Two weekends ago, braving the heat with everyone else in the Northeast, I was visiting bucolic Cornwall, CT. Cornwall, Goshen and Warren artists opened their studios to visitors, a good opportunity to see the work and meet the makers, among them, delightful Constance Old, a fiber artist, who “takes advantage of the excesses of the consumer economy.” Using old rug-hooking techniques she turns modern materials including plastic into wall hangings, many with a sense of humor. I particularly liked Fear Rules America, a large piece combining police tape with other plastics on a base of orange construction fencing.

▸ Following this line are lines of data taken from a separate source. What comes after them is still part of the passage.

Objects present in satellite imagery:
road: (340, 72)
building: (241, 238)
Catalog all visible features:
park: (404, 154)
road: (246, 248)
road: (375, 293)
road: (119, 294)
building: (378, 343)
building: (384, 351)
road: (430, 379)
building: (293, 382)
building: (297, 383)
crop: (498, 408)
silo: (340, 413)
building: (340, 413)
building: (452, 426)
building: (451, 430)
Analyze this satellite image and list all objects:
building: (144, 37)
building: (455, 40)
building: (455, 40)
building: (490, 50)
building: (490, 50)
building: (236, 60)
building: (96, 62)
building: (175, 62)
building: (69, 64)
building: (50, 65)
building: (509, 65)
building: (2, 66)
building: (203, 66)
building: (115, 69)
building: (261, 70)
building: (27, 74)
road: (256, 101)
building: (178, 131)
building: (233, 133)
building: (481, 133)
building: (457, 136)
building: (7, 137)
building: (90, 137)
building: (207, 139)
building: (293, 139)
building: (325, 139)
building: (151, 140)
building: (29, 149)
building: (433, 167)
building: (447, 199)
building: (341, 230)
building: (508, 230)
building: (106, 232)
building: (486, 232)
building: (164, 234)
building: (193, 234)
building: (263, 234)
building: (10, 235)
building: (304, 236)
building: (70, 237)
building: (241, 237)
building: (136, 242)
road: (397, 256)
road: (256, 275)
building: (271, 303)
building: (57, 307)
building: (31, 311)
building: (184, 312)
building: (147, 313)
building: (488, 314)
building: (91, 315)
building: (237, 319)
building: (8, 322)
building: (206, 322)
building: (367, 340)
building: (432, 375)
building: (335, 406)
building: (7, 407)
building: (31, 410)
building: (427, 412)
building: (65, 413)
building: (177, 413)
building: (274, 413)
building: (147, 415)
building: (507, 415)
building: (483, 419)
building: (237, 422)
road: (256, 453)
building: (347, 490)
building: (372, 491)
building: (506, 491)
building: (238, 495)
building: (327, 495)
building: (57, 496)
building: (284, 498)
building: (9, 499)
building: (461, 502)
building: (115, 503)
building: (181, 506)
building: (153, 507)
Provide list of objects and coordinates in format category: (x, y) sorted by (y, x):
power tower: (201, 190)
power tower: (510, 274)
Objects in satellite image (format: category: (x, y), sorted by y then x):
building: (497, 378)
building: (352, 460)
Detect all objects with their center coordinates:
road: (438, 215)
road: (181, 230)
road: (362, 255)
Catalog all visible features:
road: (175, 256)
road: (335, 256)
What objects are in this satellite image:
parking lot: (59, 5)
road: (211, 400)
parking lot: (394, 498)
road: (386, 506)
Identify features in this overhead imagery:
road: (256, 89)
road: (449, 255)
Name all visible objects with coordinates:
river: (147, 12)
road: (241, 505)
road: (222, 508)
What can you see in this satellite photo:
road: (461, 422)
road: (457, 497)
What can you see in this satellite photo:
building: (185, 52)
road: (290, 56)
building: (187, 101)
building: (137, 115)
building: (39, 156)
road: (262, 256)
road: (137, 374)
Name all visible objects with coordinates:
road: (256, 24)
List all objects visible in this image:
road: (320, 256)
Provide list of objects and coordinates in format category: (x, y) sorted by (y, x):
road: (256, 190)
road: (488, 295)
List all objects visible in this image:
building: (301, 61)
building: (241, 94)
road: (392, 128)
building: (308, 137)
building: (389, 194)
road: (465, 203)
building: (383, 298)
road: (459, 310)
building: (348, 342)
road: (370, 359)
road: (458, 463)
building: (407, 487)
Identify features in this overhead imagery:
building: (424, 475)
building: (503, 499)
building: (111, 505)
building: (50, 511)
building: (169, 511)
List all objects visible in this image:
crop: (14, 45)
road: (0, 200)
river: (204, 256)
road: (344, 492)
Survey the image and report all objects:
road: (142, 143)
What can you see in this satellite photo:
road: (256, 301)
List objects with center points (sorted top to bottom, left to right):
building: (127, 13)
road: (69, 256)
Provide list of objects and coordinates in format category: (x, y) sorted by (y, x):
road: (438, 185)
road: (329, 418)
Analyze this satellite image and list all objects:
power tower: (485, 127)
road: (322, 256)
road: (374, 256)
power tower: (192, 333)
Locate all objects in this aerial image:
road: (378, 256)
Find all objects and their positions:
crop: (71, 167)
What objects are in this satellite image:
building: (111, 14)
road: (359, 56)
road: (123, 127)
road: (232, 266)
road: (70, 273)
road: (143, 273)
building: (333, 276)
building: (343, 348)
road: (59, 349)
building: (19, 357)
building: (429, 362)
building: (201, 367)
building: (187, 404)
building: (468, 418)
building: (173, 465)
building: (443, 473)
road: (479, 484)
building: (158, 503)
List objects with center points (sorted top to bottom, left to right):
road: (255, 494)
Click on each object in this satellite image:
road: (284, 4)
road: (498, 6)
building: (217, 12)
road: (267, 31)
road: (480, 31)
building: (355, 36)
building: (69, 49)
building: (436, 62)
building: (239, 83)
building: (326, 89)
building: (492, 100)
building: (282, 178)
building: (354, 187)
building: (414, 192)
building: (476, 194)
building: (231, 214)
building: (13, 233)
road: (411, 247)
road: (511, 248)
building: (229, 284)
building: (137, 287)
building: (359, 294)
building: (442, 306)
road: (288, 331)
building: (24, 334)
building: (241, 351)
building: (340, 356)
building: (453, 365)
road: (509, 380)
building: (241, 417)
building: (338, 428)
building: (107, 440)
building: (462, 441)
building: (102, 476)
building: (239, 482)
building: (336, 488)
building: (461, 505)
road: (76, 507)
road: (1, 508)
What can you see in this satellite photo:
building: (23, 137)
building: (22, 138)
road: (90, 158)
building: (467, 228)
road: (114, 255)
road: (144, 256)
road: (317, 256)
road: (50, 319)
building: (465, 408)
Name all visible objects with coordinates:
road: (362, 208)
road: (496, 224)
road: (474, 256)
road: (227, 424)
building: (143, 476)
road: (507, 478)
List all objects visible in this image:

The following day, we went to Music Mountain, a lovely venue threatened by a ruling that would allow the Limerock car race course to be in session on Sundays. The ensuing noise would render chamber music unhearable so concert goers would miss experiences like the Shanghai Quartet performing (brilliantly) on instruments made by Goffriller, Guarneri and Stradivari. An appeal to an earlier ruling to try to block Sunday car racing is in the works.
The weekend was enhanced by Max, a cockapoo currently in the care of a friend subbing for her mother who is traveling. He’s possibly the cutest dog ever.
The following weekend I was back in northwest CT (poor me.) This visit was to a house on a beautiful lake enhanced by gorgeous gardens and trees as well as a club that produced a great shore dinner Saturday night. The following evening, friends of my friends invited us to a “beef-off” where they made burgers from several types of super-high quality beef. The aged version won hands-down.
This weekend also included a super-dog, Dakota, a short-haired, female St. Bernard, who is practically a rockstar. She’s huge and friendly so everyone wants to pat her. Between dogs, friends, food and music, both weekends were wonderful.
I will not include a recipe for either hamburgers or dog food (sorry), but here’s one for a three bean salad that would be a great addition to any picnic:
Three Bean Salad
2 cups fresh cooked shell beans (such as cannellini or cranberry)
1 14-ounce can cannellini beans or chickpeas
6 ounces green beans (trimmed, cut into 1″ pieces)
1/4 cup fresh parsley leaves with tender stems
1/4 cup olive oil
3 tablespoons chopped fresh chives
2 tablespoons chopped capers
1 tablespoon finely grated lemon zest
2 tablespoons lemon juice
1/4 teaspoon crushed red pepper flakes
Toss the cooked shell beans or one cannellini beans or chickpeas, rinsed, with the green beans (trimmed, cut into 1″ pieces), parsley, olive oil, chopped fresh chives, chopped capers, grated lemon zest, lemon juice, and crushed red pepper flakes in a large bowl; season with salt and pepper.
When you serve you can sing Yankee Doodle if you like. It’s—no kidding—the Connecticut state song.